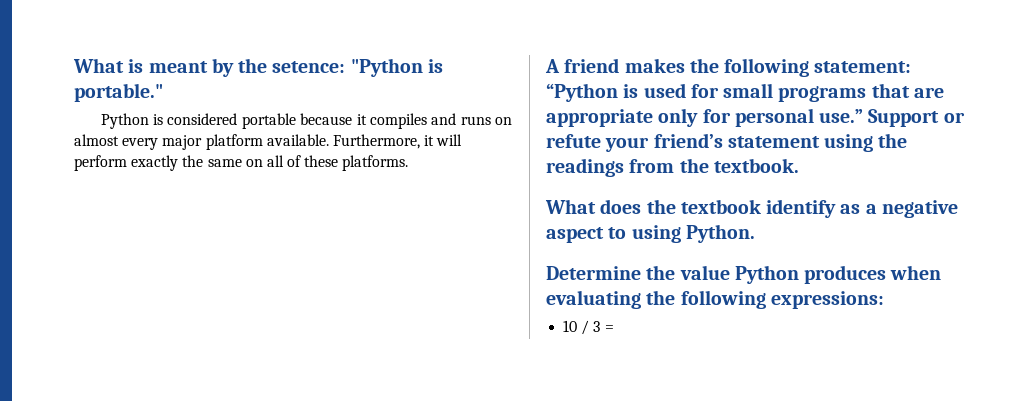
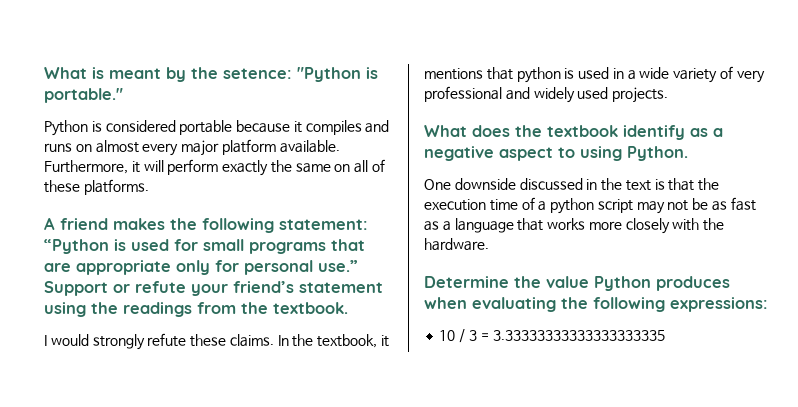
(799, 165) none -> [44,333,390,350] [424,66,765,83] [424,86,669,103] // I would strongly refute these claims. In the textbook, it mentions that python is used in a wide variety of very professional and widely used projects.
(755, 233) none -> [424,178,720,191] [424,197,756,214] [424,218,725,234] [424,238,489,251] // One downside discussed in the text is that the execution time of a python script may not be as fast as a language that works more closely with the hardware.
(614, 328) none -> [492,330,665,341] 3.33333333333333333335

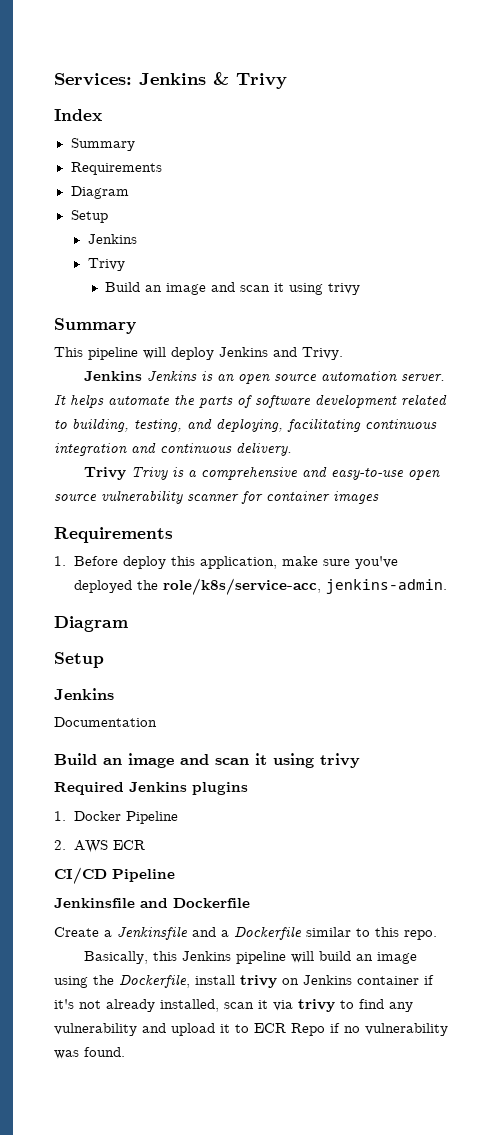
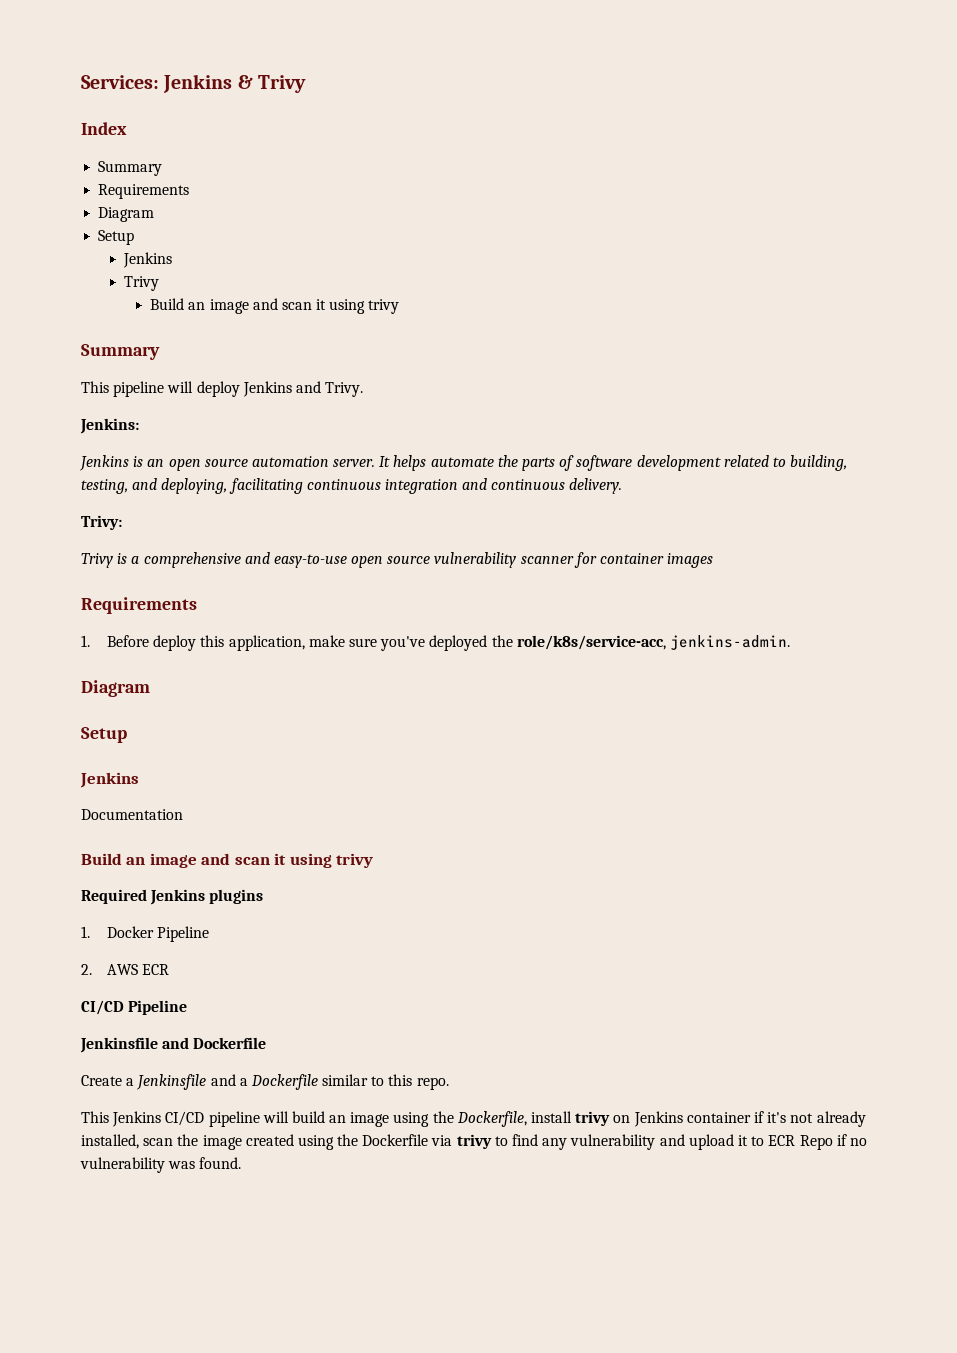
[83,371,142,381] Jenkins -> [80,418,139,434] Jenkins: //
[83,467,126,480] Trivy -> [81,515,122,530] Trivy: //
[83,951,231,964] Basically, this Jenkins -> [81,1111,205,1127] This Jenkins CI/CD
[258,1000,268,1009] it -> [177,1134,429,1150] the image created using the Dockerfile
------------------------------
▶ Goal of the exercise
Look through the material above and pick out each line holding the word "Jenkins".

▶ Reply to the exercise
[83,371,142,381] Jenkins -> [80,418,139,434] Jenkins: //
[83,951,231,964] Basically, this Jenkins -> [81,1111,205,1127] This Jenkins CI/CD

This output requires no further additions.